*** Opening Available records ***

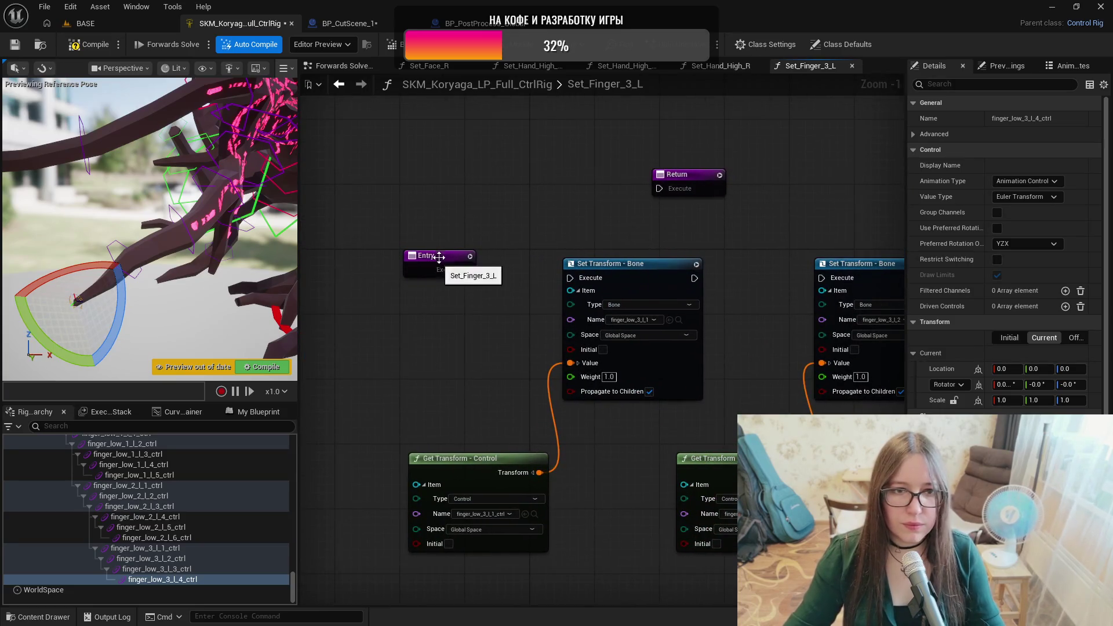
pyautogui.click(436, 278)
pyautogui.scroll(1, 475, 281)
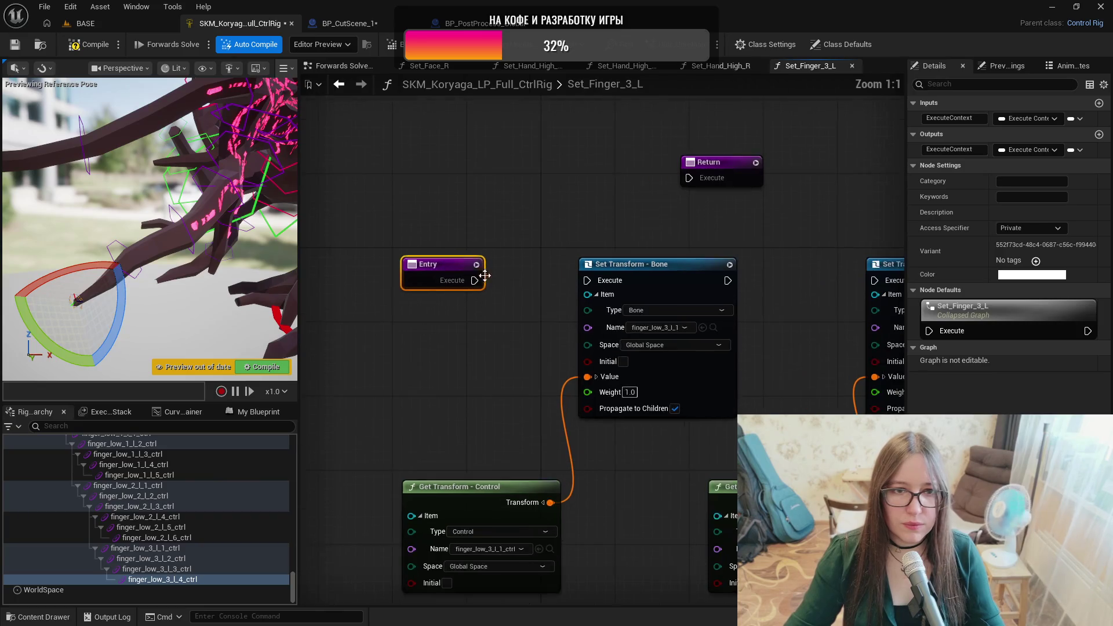
pyautogui.moveTo(475, 280); pyautogui.dragTo(783, 278)
# Chain execution from Entry through each Set Transform node to Return.
pyautogui.press('Escape')
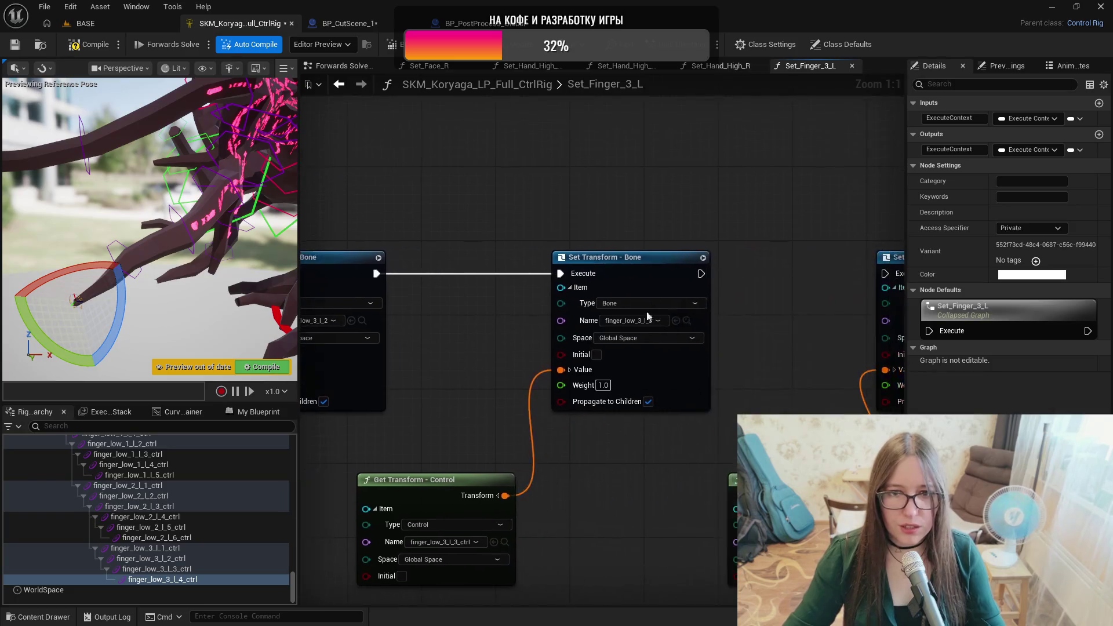
pyautogui.moveTo(701, 273); pyautogui.dragTo(885, 273)
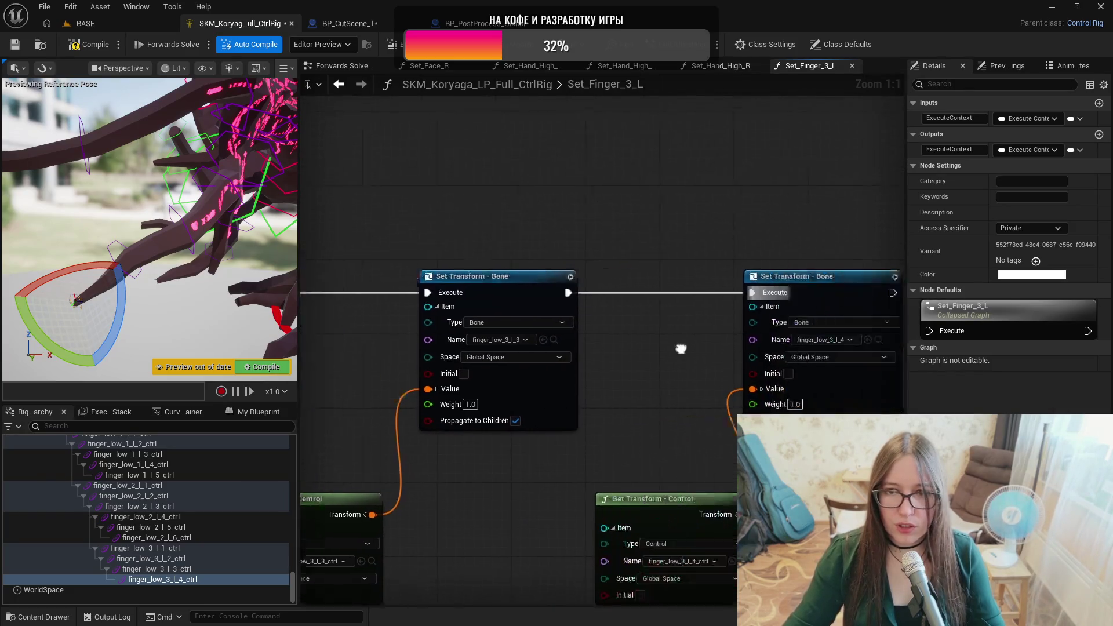
pyautogui.scroll(-3, 545, 316)
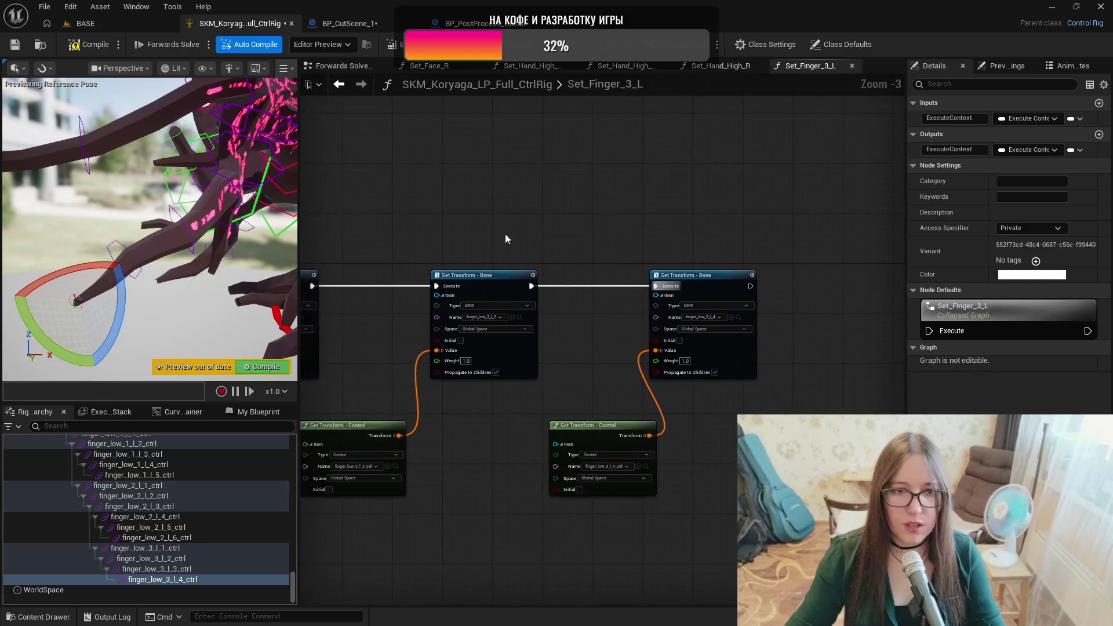
pyautogui.moveTo(455, 241)
pyautogui.mouseDown()
pyautogui.moveTo(899, 283)
pyautogui.moveTo(890, 314)
pyautogui.moveTo(877, 320)
pyautogui.moveTo(805, 321)
pyautogui.moveTo(861, 325)
pyautogui.mouseUp()
pyautogui.scroll(3, 837, 309)
pyautogui.moveTo(552, 251)
pyautogui.mouseDown()
pyautogui.moveTo(733, 285)
pyautogui.moveTo(609, 248)
pyautogui.moveTo(615, 235)
pyautogui.mouseUp()
pyautogui.moveTo(431, 318); pyautogui.dragTo(543, 318)
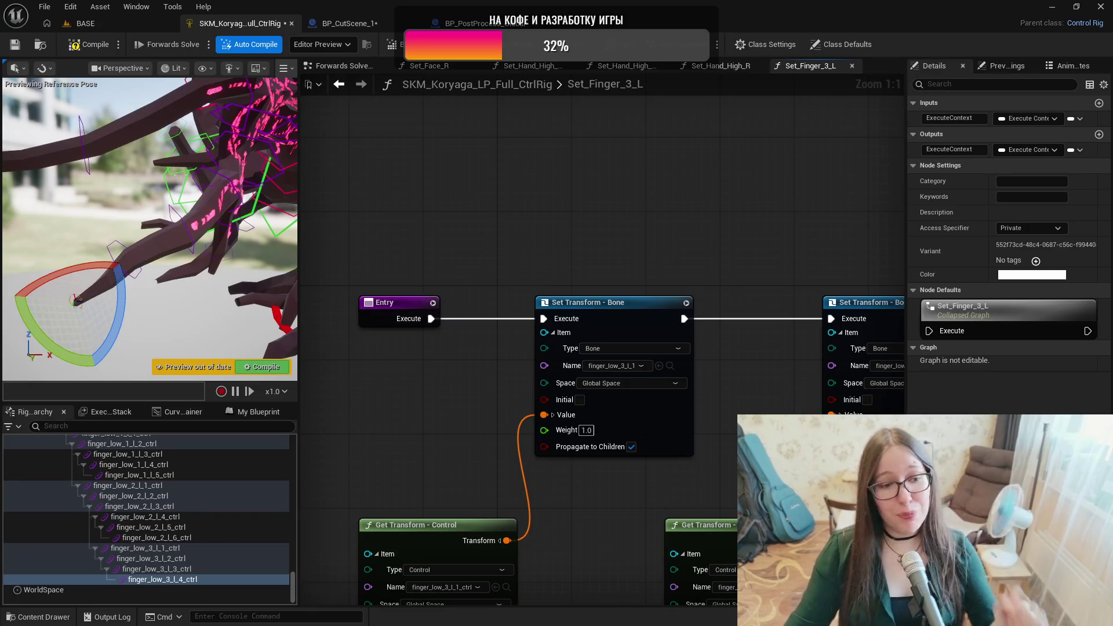
# Compile and save the rig, then look over the finished graph.
pyautogui.click(87, 44)
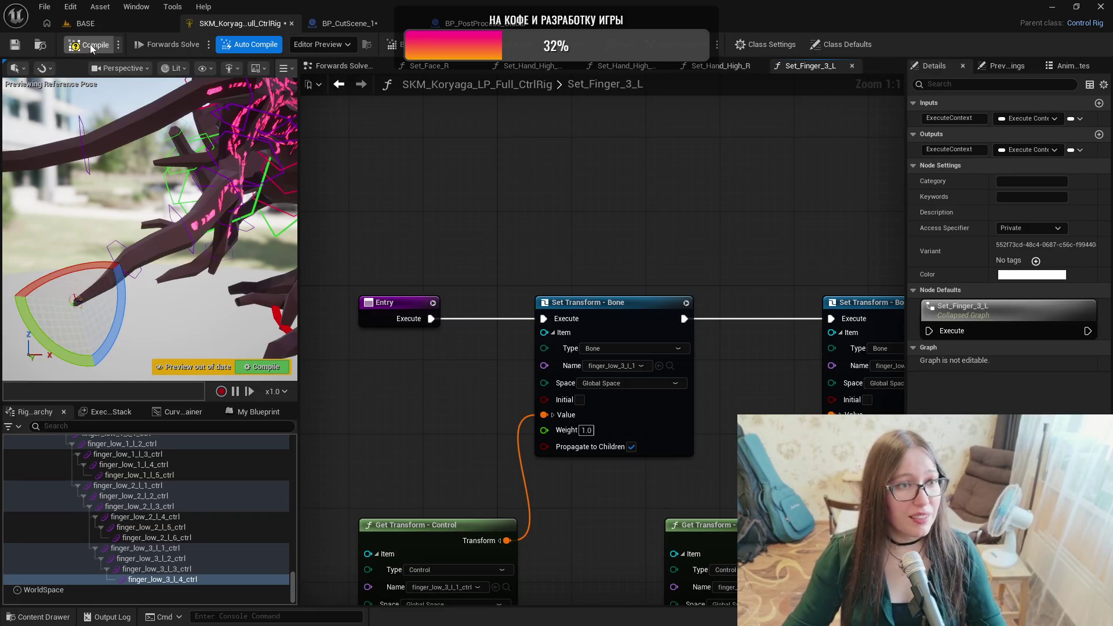
pyautogui.click(15, 44)
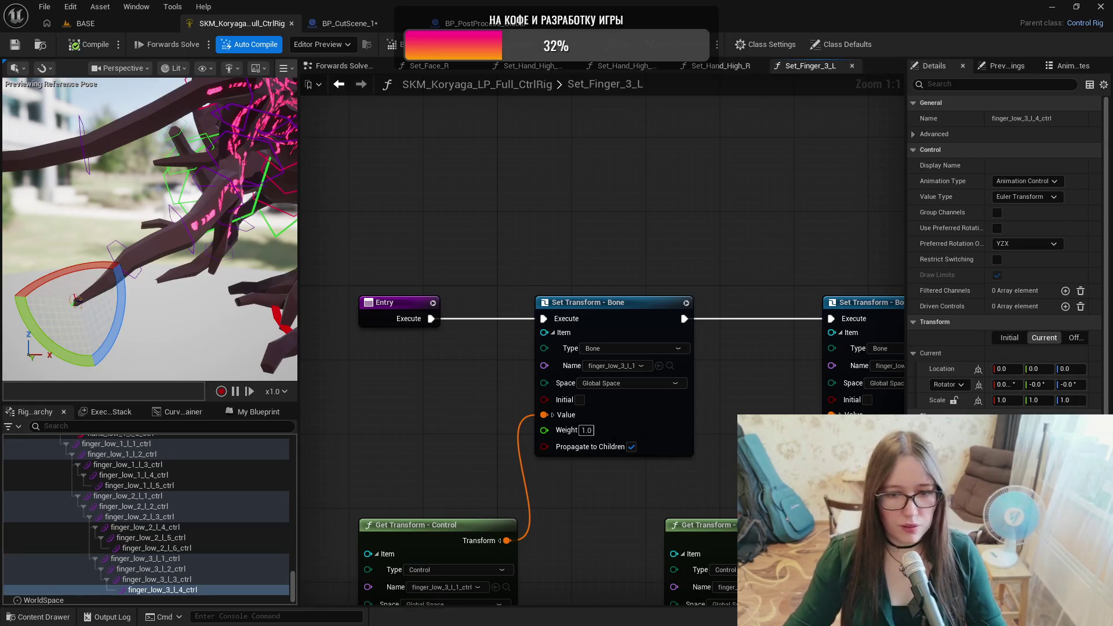
pyautogui.moveTo(400, 167); pyautogui.dragTo(243, 29)
pyautogui.moveTo(708, 363); pyautogui.dragTo(433, 337)
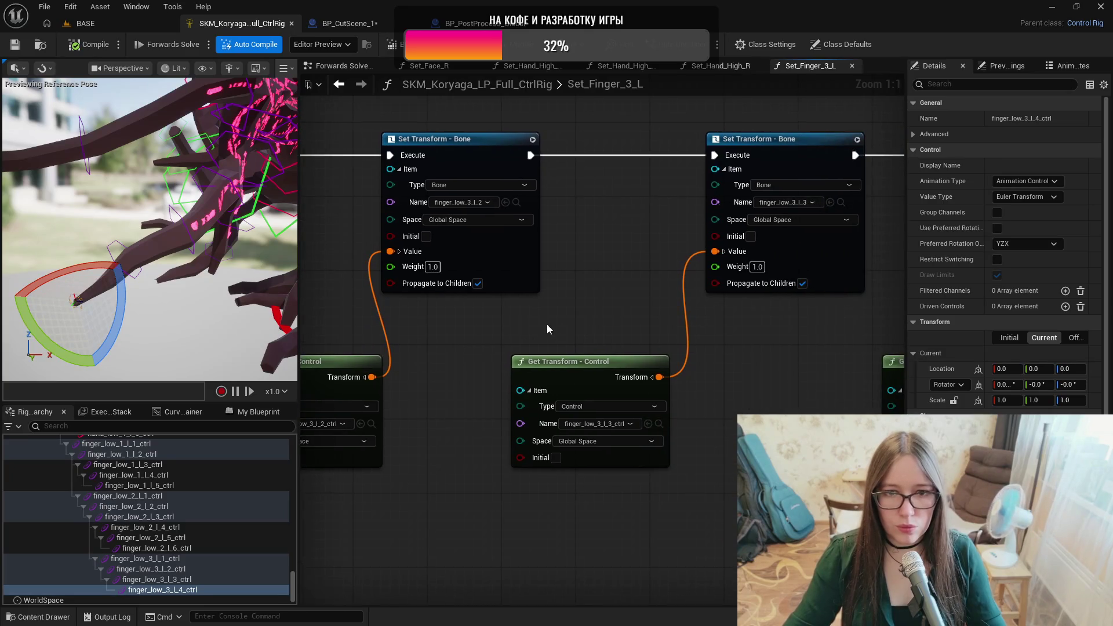
# Place a Set_Finger_3_L call in the Forwards Solve graph, running after the For Each loop completes.
pyautogui.click(335, 68)
pyautogui.scroll(3, 480, 328)
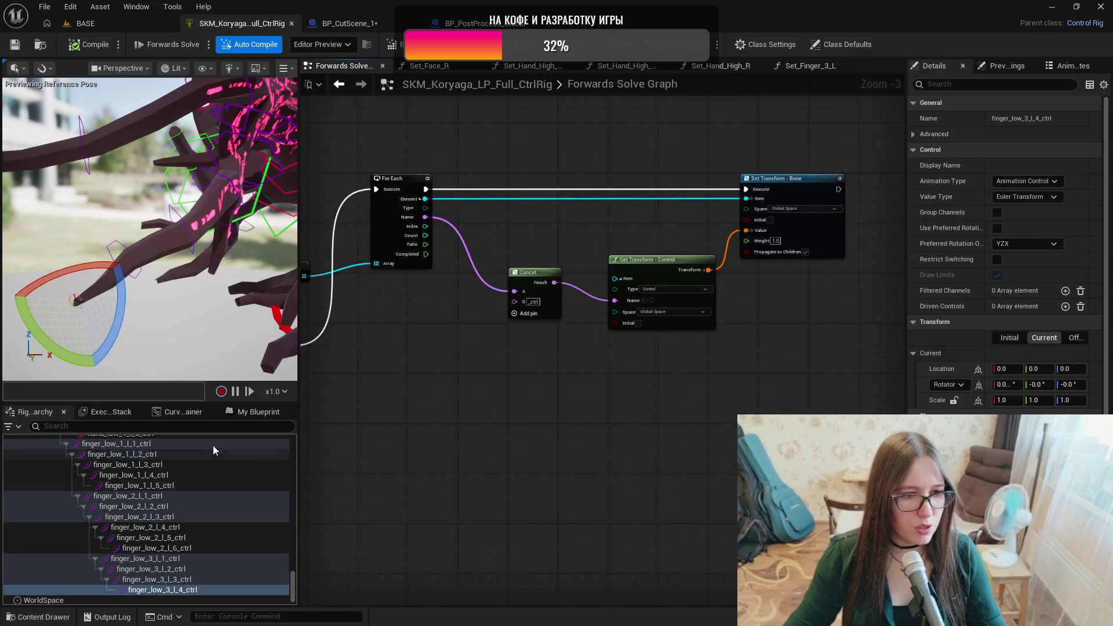
pyautogui.click(244, 413)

*** Closing Available records ***

Work item:
Any picture found in the data is to be skipped while the rest is copied exactly.

Answer below:
pyautogui.click(436, 278)
pyautogui.scroll(1, 475, 281)
pyautogui.moveTo(475, 280); pyautogui.dragTo(783, 278)
# Chain execution from Entry through each Set Transform node to Return.
pyautogui.press('Escape')
pyautogui.moveTo(701, 273); pyautogui.dragTo(885, 273)
pyautogui.scroll(-3, 545, 316)
pyautogui.moveTo(455, 241)
pyautogui.mouseDown()
pyautogui.moveTo(899, 283)
pyautogui.moveTo(890, 314)
pyautogui.moveTo(877, 320)
pyautogui.moveTo(805, 321)
pyautogui.moveTo(861, 325)
pyautogui.mouseUp()
pyautogui.scroll(3, 837, 309)
pyautogui.moveTo(552, 251)
pyautogui.mouseDown()
pyautogui.moveTo(733, 285)
pyautogui.moveTo(609, 248)
pyautogui.moveTo(615, 235)
pyautogui.mouseUp()
pyautogui.moveTo(431, 318); pyautogui.dragTo(543, 318)
# Compile and save the rig, then look over the finished graph.
pyautogui.click(87, 44)
pyautogui.click(15, 44)
pyautogui.moveTo(400, 167); pyautogui.dragTo(243, 29)
pyautogui.moveTo(708, 363); pyautogui.dragTo(433, 337)
# Place a Set_Finger_3_L call in the Forwards Solve graph, running after the For Each loop completes.
pyautogui.click(335, 68)
pyautogui.scroll(3, 480, 328)
pyautogui.click(244, 413)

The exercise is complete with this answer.